Итак, теории, наконец, была найдена ее подтверждающая практика, в которую все более-менее укладывалось путем довольно вычурных «вычислений» того, что к чему относится. Да, вот всему этому — «Три», «Два», разрешению молиться иконам, исхождению Духа только от Отца, даже отсутствию папы Римского. К XIV веку аскетизм, бывший до того лишь редкой инициативой, не смевшей иначе как риторически провозглашать себя вершиной христианского делания, подкрепил восторженную риторику о своем особом значении настоящей теорией спасения. Так же как христология после Шестого cобора наделала и оставила после себя множество логических тупиков, пробивать которые, как всегда, даже не стали, а просто, как всегда же, решили отделываться от них риторикой и благочестивым указанием на то, что не нашего ума дело. По большому счету методы, совершающие обожение, уже были назначены — Таинства — и были давно уже объявлены самой вершиной. Так что к этой, довольно демократической вершине приросла сбоку еще одна, получившая особый, почти «аристократический» статус. Практика, в свою очередь, была сугубо затворным, персональным и «таинственным» делом, провериться могла только таким же затворным способом, то есть никак. Внешней, объективной оценки своих методик не имела. Мало того, ни единого примера демонстрации «подлинного богословия», приличествующего «подлинному боговедению» с тех пор ни разу так и не было явлено.

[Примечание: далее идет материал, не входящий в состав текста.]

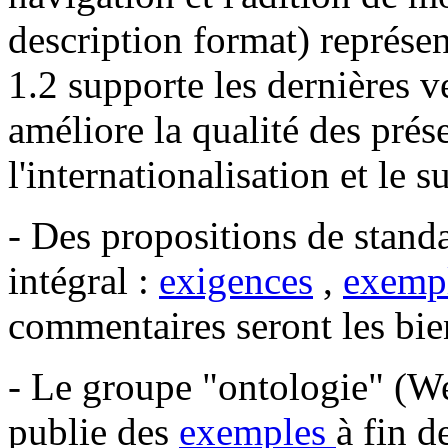
description format) représe
1.2 supporte les dernières 
améliore la qualité des prés
l'internationalisation et le 
- Des propositions de standa
intégral :
exigences
,
exempl
commentaires seront les bi
- Le groupe "ontologie" (W
publie des
exemples
à fin d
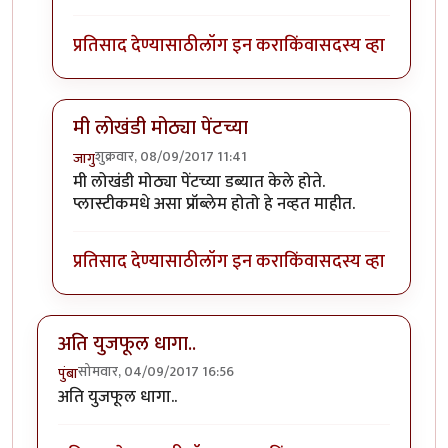
प्रतिसाद देण्यासाठी
लॉग इन करा
किंवा
सदस्य व्हा
मी लोखंडी मोठ्या पेंटच्या
शुक्रवार, 08/09/2017 11:41
जागु
In reply to
एक मदत हवी आहे.
by
मोदक
मी लोखंडी मोठ्या पेंटच्या डब्यात केले होते.
प्लास्टीकमधे असा प्रॉब्लेम होतो हे नव्हत माहीत.
प्रतिसाद देण्यासाठी
लॉग इन करा
किंवा
सदस्य व्हा
अति युजफूल धागा..
सोमवार, 04/09/2017 16:56
पुंबा
अति युजफूल धागा..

Что озаренные Светом, что не озаренные, но знающие, что озариться в принципе можно, на разные лады дружно пересказывали катехизис для новоначальных, сообщая снова про Три, Два, усии, ипостаси, восемь страшных, и блюдение помыслов. Как станок, штампующий облигации, «хард» столетие за столетием воспроизводил одни и те же мысли, добросовестно повторяющие «Точное изложение» Дамаскина, и без разницы в каком столетии увидело свет рукописное или печатное изделие, достаточно пробежать глазами несколько страниц, и становится ясно, что читал это уже сотню раз. В редком случае встречаемая самодеятельность, навроде версии о половых связях людей и ангелов в допотопные времена, которой блеснул Лосский в своем «мистическом богословии», подчеркивала лишь общую убогость претендентов на «подлинное боговедение». Так к XX веку вся эта теорией подкрепленная практика и наоборот окончательно разродилась тем, что мелкими зернами присутствовало в самом зачатии — духовной «маниловщиной».

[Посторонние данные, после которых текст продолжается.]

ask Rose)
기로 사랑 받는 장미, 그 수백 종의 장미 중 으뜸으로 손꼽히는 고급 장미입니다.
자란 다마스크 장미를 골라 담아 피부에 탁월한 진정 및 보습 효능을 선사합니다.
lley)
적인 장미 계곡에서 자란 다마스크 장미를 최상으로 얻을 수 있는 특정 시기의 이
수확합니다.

В православии стало даже не что возможным, но даже желательным вообще ничего не делать и лишь тешить себя мечтами, что когда-нибудь уйду в затвор на высокий подвиг. И при наличии духовного образования и кучи свободного времени, строчить книжки о «высоких предметах». Сама мечта о подвиге уже «хард». Болтовня о том, что у нас тут по максимуму подвизаются кое-кто, кое-где, вот он «хард» и есть. Достаточно блюдения «харда», блюдения теории, в которой индивидуальная практика затворной молитвы ее подтверждает, мечтательное строительство хрустального моста через пруд, чтобы считать себя причастным к самому высшему христианскому сословию.